** Dataset content follows **

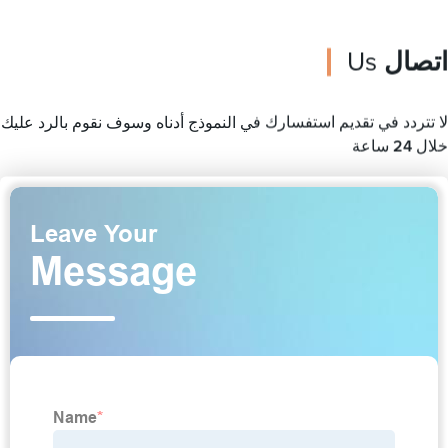
اتصال
Us
لا تتردد في تقديم استفسارك في النموذج أدناه وسوف نقوم بالرد عليك
خلال 24 ساعة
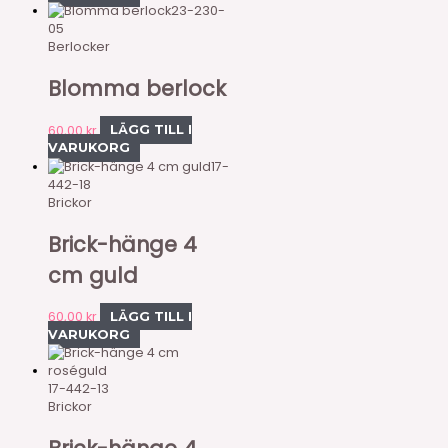
23-230-
05
Berlocker
Blomma berlock
60,00
kr
LÄGG TILL I
VARUKORG
17-
442-18
Brickor
Brick-hänge 4
cm guld
60,00
kr
LÄGG TILL I
VARUKORG
17-442-13
Brickor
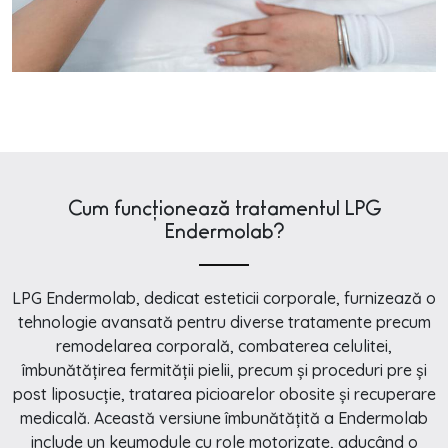
Cum funcționează tratamentul LPG
Endermolab?
LPG Endermolab, dedicat esteticii corporale, furnizează o
tehnologie avansată pentru diverse tratamente precum
remodelarea corporală, combaterea celulitei,
îmbunătățirea fermității pielii, precum și proceduri pre și
post liposucție, tratarea picioarelor obosite și recuperare
medicală. Această versiune îmbunătățită a Endermolab
include un keymodule cu role motorizate, aducând o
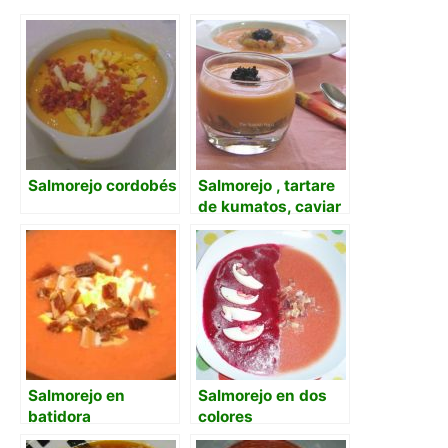
Salmorejo cordobés
Salmorejo , tartare
de kumatos, caviar
de algas y aceite de
aguacate
Salmorejo en
Salmorejo en dos
batidora
colores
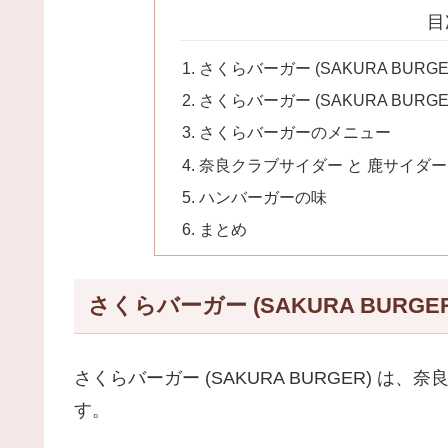
目
さくらバーガー (SAKURA BURGE
さくらバーガー (SAKURA BURGE
さくらバーガーのメニュー
奈良クラブサイダー と 鹿サイダー
ハンバーガーの味
まとめ
さくらバーガー (SAKURA BURGE
さくらバーガー (SAKURA BURGER) 
す。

** End of Dataset content **

■ How to complete this task:
Reproduce the lines of the data verbatim, from the line containing "Cum funcționează tratamentul LPG" through the end of the data, both ends included, and omit the pictures.

■ Reply:
Cum funcționează tratamentul LPG
Endermolab?
LPG Endermolab, dedicat esteticii corporale, furnizează o
tehnologie avansată pentru diverse tratamente precum
remodelarea corporală, combaterea celulitei,
îmbunătățirea fermității pielii, precum și proceduri pre și
post liposucție, tratarea picioarelor obosite și recuperare
medicală. Această versiune îmbunătățită a Endermolab
include un keymodule cu role motorizate, aducând o
Salmorejo cordobés
Salmorejo , tartare
de kumatos, caviar
de algas y aceite de
aguacate
Salmorejo en
Salmorejo en dos
batidora
colores
目
さくらバーガー (SAKURA BURGE
さくらバーガー (SAKURA BURGE
さくらバーガーのメニュー
奈良クラブサイダー と 鹿サイダー
ハンバーガーの味
まとめ
さくらバーガー (SAKURA BURGE
さくらバーガー (SAKURA BURGER) 
す。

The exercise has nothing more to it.